Source records:
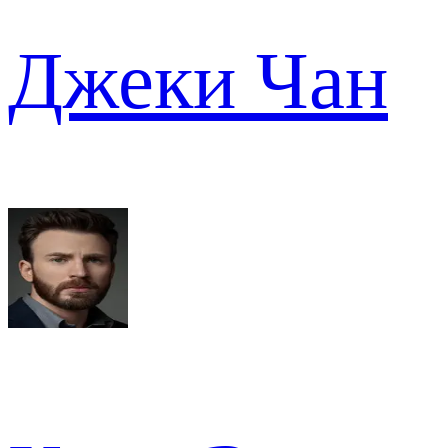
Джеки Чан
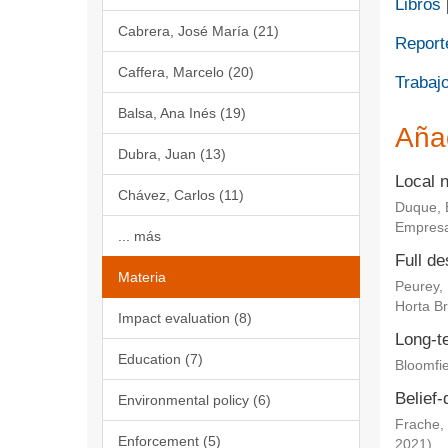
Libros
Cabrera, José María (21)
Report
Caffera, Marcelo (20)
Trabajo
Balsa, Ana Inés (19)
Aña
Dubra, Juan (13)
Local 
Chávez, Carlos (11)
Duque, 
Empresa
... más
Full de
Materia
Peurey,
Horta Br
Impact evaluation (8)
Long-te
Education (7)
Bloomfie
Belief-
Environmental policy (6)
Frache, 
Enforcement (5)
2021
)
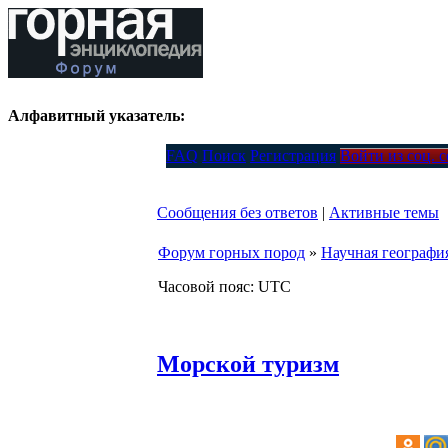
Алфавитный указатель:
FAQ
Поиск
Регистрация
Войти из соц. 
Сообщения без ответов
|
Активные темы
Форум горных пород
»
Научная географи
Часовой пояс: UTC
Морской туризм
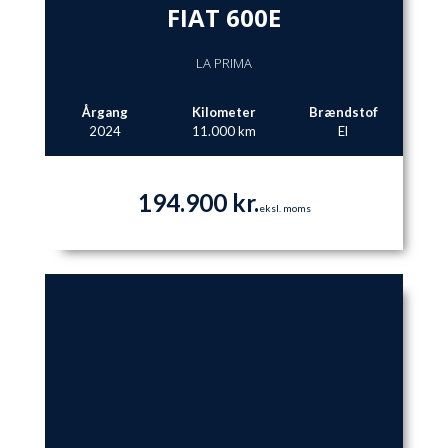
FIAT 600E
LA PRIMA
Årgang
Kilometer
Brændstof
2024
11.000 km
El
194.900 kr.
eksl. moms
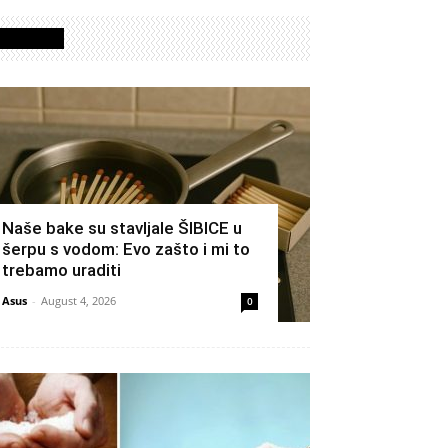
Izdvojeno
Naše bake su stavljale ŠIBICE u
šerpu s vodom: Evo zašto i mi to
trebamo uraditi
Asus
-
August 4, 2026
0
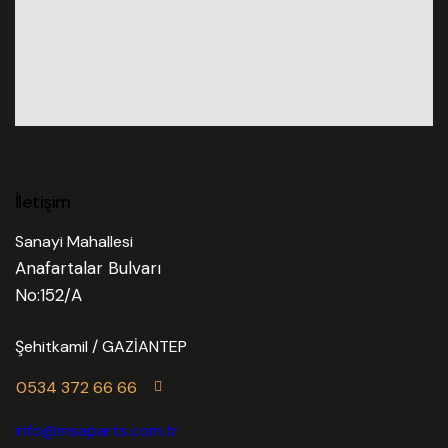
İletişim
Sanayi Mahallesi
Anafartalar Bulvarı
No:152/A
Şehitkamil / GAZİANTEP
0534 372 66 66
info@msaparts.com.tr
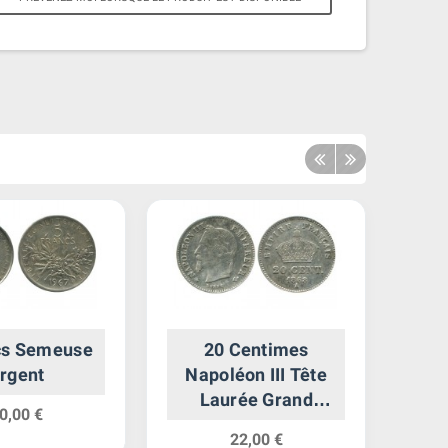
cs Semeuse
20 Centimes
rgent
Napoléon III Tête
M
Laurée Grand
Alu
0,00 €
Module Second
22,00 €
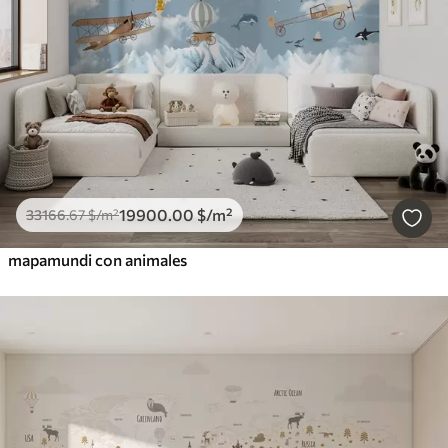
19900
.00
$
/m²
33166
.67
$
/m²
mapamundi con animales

...

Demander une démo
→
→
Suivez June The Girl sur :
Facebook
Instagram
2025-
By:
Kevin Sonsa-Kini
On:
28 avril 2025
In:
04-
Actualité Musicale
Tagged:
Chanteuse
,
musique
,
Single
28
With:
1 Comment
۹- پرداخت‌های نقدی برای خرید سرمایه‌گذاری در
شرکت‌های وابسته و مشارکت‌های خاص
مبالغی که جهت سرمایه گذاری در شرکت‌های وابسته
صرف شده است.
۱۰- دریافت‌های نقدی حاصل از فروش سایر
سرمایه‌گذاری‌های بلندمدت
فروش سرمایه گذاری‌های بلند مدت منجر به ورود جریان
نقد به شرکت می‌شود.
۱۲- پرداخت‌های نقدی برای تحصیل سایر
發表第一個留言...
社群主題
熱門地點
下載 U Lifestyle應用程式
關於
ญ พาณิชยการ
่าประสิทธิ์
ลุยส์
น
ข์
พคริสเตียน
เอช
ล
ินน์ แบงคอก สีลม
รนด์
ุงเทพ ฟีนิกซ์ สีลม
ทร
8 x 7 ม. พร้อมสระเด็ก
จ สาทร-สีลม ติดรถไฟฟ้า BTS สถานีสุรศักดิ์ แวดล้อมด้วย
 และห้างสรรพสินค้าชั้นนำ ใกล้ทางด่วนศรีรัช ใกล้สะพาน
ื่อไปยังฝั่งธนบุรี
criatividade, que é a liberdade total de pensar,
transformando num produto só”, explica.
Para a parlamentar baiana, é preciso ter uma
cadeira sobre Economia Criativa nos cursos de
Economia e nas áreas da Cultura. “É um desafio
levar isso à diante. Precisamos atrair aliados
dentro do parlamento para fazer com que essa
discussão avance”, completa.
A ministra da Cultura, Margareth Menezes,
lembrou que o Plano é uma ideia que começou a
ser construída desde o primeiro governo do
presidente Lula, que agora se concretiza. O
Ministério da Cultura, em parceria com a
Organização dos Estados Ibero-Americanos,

Required action ::
Turn the data from the line with "Demander une démo" to the line with "۱۲- پرداخت‌های نقدی برای تحصیل سایر", both included, into a numbered list with one line per item, and skip any blank lines.

Solution to this task ::
1. Demander une démo
2. →
3. →
4. Suivez June The Girl sur :
5. Facebook
6. Instagram
7. 2025-
8. By:
9. Kevin Sonsa-Kini
10. On:
11. 28 avril 2025
12. In:
13. 04-
14. Actualité Musicale
15. Tagged:
16. Chanteuse
17. ,
18. musique
19. ,
20. Single
21. 28
22. With:
23. 1 Comment
24. ۹- پرداخت‌های نقدی برای خرید سرمایه‌گذاری در
25. شرکت‌های وابسته و مشارکت‌های خاص
26. مبالغی که جهت سرمایه گذاری در شرکت‌های وابسته
27. صرف شده است.
28. ۱۰- دریافت‌های نقدی حاصل از فروش سایر
29. سرمایه‌گذاری‌های بلندمدت
30. فروش سرمایه گذاری‌های بلند مدت منجر به ورود جریان
31. نقد به شرکت می‌شود.
32. ۱۲- پرداخت‌های نقدی برای تحصیل سایر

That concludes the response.